Task instructions:
Find the word "back" in the data. Return every line where it appears.

Data supplied:
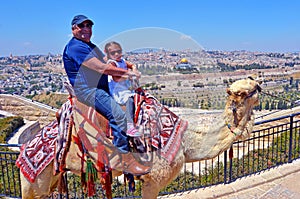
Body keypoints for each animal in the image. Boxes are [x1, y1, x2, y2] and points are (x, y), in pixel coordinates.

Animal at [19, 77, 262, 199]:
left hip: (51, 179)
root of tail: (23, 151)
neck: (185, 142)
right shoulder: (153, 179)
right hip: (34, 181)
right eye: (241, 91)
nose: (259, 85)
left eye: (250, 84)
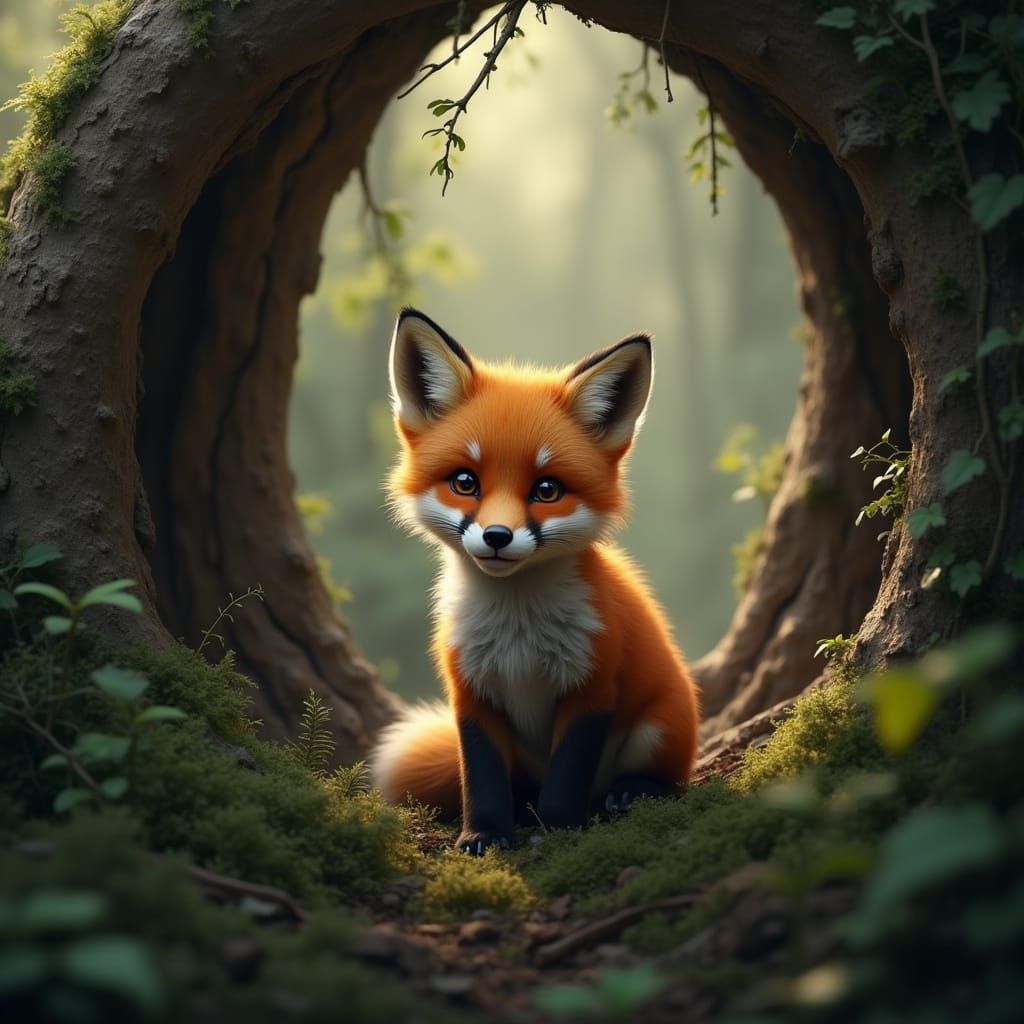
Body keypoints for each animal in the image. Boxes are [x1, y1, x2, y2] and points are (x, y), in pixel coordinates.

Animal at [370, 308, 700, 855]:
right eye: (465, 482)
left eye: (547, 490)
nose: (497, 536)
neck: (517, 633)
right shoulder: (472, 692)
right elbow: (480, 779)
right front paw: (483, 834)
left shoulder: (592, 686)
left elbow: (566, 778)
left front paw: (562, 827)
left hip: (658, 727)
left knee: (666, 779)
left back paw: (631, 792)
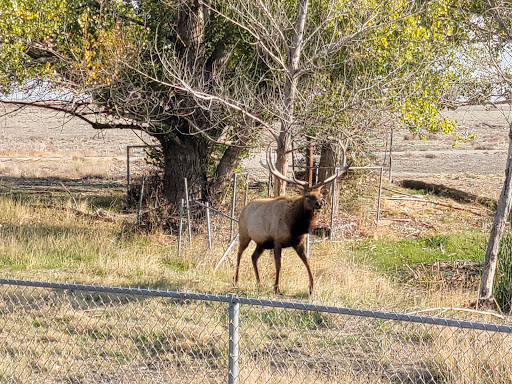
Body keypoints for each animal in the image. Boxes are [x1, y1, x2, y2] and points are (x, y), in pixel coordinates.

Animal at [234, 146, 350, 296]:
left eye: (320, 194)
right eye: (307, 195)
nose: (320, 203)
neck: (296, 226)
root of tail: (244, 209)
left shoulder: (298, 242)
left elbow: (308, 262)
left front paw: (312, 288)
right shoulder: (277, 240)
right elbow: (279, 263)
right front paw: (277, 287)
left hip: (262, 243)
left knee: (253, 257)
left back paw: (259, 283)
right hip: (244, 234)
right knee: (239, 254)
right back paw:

Answer for this exercise:
left back paw: (631, 792)
left back paw: (259, 283)
right back paw:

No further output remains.